Recherches de Thermochemie. Premiere-Troisieme Mémoire. (Sur la Chaleur dégagée dans les Réactions chimiques. - Sur les quantités de Chaleur dégagées dans la Formation des Composés organiques. - Sur la Chaleue animale). (3 papers).

Paris, Victor Masson et Fils, Imprimerie Gauthier-Villars, 1865. 8vo. Contemp. hcalf, raised bands, gilt spine. Light wear along edges. Small stamps on verso of titlepage. In "Annales de Chimie et de Physique", 4e Series - Tome VI. 512 pp. and 2 folded engraved plates. (The entire volume offered). Berthelot's papers: pp. 292-328, 329-441 a. pp. 442-464. Clean and fine.


First appearance of the three importent papers in which Berthelot founded the science of thermochemistry.

"Bertholet enunciated the principle that the heat evolved or absorbed in a chemical change depends only on the initial and final states of the reactants and products, provided no external work is done. This is Bertholet's second principle analogous to Hess's law of constant heat summation. He based this principle on the assumption of an equivalence between internal work (le travail moleculaire) and heat changes in a chemical reaction (Bertholet's first principle)."(DSB II, p.69.).
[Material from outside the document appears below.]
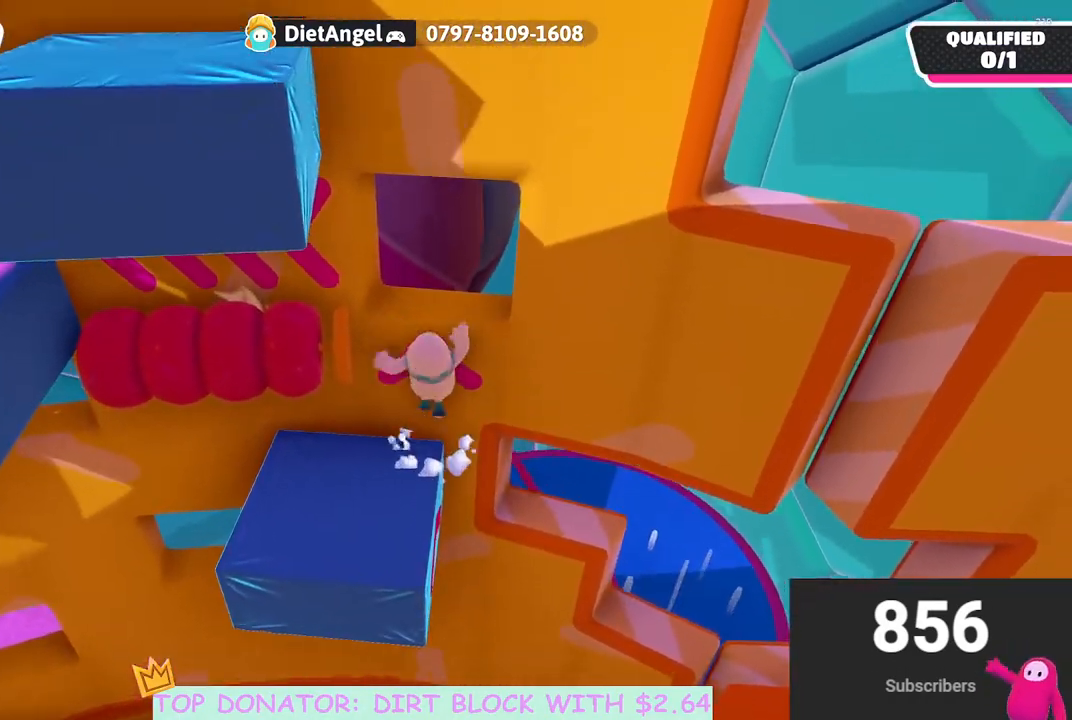
{"buttons": ["R2"], "left_stick": "center", "right_stick": "center", "events": [[67, "A", "up"], [417, "left_stick", "center"]]}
"In the 1860s Berthelot was done with synthesis and turned to thermochemistry, the study of the heat of chemical reactions. In some of his work he had unknowingly been anticipated by Hess, but he went much further. He devised a calorimeter within which he could measure the heat of chemical reactions and ran hundreds of determinations. This work along with that being conducted by Thomson threw the science of thermochemistry into high gear."(Asimov).